▶ **EXERCISE DATA**:
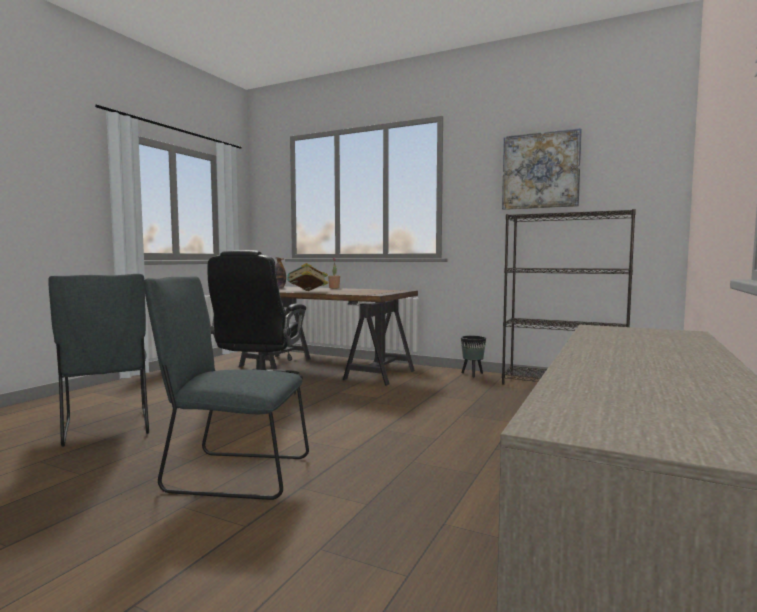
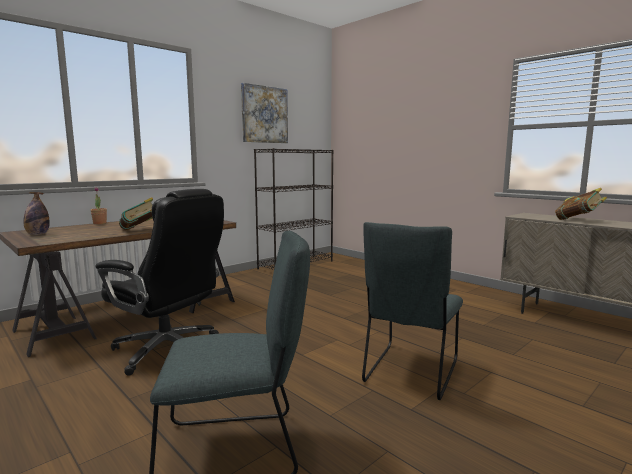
camera: 70 degrees left, 5 degrees up
black planter [461,336,486,377] -> none
none -> book [555,188,607,220]

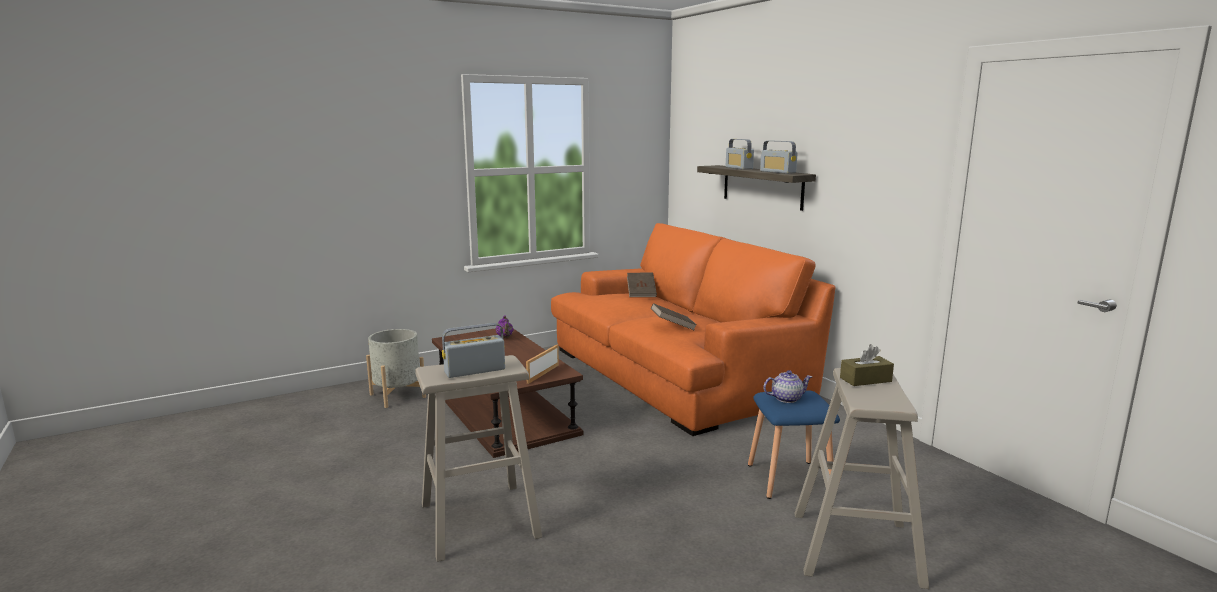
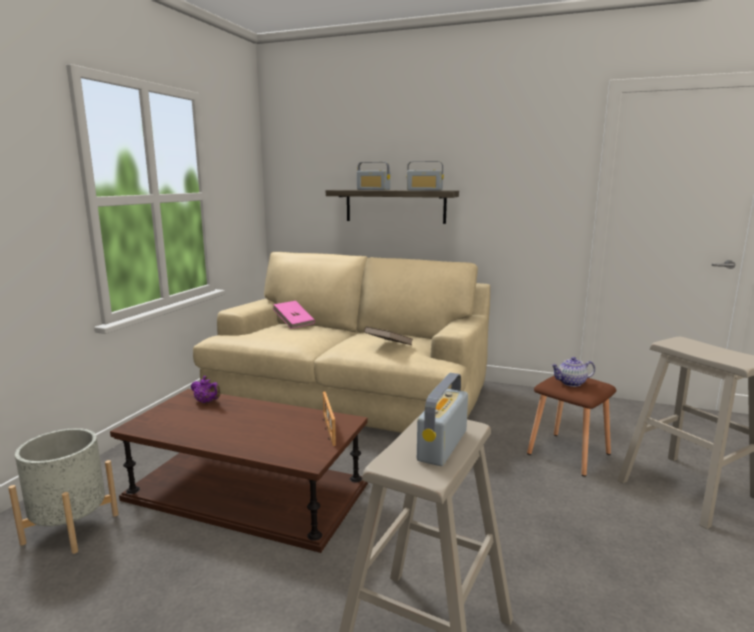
camera: 40 degrees left, 0 degrees up
orange sofa [551,223,836,436] -> beige sofa [193,252,490,433]
brown book [627,273,657,297] -> pink book [273,301,315,329]
blue stool [748,391,840,499] -> brown stool [527,376,616,477]
teapot [763,370,812,403] -> teapot turned 135 degrees counterclockwise [551,357,595,387]
brown tissue box [840,344,894,386] -> none

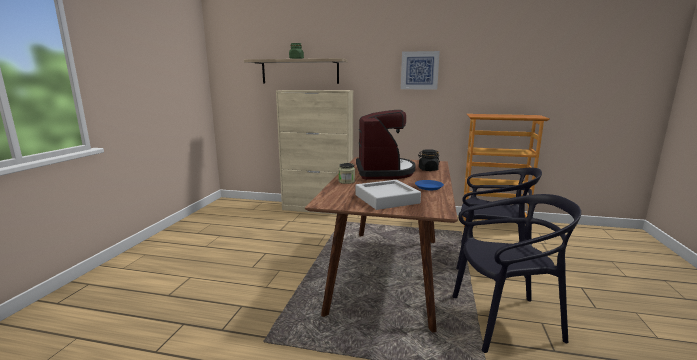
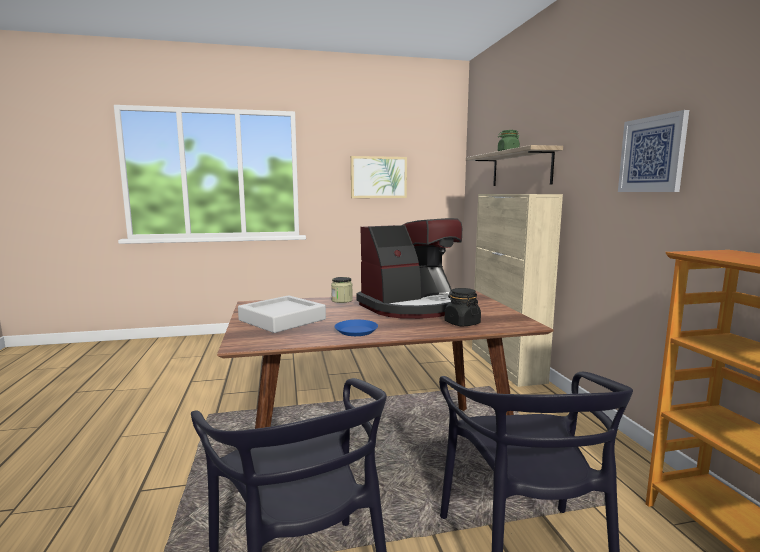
camera: 65 degrees right, 5 degrees down
none -> picture [351,156,407,198]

▶ **TASK ITEM**:
If a line in the entries above has the word "book", copy it.

▶ **RESPONSE FOR THIS EXERCISE**:
none -> book [555,188,607,220]
brown book [627,273,657,297] -> pink book [273,301,315,329]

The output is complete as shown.